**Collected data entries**
[Start of section]

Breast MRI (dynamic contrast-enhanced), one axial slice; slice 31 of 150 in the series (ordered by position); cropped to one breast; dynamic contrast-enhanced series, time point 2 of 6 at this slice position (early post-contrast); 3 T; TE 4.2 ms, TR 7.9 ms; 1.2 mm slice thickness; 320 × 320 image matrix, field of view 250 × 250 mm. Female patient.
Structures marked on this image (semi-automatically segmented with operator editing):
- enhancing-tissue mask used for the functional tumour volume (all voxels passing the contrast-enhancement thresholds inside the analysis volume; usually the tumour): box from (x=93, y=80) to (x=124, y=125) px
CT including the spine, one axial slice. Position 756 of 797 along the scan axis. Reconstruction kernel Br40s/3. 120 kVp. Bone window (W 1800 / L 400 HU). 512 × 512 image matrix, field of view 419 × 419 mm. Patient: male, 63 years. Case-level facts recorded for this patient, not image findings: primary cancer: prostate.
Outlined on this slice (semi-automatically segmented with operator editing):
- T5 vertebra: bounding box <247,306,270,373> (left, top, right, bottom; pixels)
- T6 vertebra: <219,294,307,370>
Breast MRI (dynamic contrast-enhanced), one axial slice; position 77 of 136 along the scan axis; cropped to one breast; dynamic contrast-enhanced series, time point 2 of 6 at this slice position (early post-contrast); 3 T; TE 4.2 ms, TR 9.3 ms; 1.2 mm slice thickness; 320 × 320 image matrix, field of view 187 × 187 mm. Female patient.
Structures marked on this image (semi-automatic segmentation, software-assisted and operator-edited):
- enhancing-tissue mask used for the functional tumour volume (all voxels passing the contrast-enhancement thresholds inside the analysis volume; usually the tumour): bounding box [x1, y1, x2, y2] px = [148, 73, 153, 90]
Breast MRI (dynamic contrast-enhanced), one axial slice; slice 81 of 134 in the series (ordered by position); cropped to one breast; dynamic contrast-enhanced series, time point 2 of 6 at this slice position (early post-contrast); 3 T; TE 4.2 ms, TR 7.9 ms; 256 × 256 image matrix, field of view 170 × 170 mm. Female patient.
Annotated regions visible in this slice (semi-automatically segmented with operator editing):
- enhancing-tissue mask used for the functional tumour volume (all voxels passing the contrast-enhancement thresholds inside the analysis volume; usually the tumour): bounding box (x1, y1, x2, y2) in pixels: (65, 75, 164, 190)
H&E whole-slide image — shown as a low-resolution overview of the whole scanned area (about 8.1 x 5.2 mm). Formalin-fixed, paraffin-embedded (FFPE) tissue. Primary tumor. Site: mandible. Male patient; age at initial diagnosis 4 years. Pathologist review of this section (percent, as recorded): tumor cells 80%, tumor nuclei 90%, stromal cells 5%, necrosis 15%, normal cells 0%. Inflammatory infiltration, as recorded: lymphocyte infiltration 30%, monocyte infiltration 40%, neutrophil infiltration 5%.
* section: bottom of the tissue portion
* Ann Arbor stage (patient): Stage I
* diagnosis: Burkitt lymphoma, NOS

[End of section]

**Exercise requirements**
Set aside each line above that includes the string "bottom" and report it.

**Completed exercise**
- T5 vertebra: bounding box <247,306,270,373> (left, top, right, bottom; pixels)
* section: bottom of the tissue portion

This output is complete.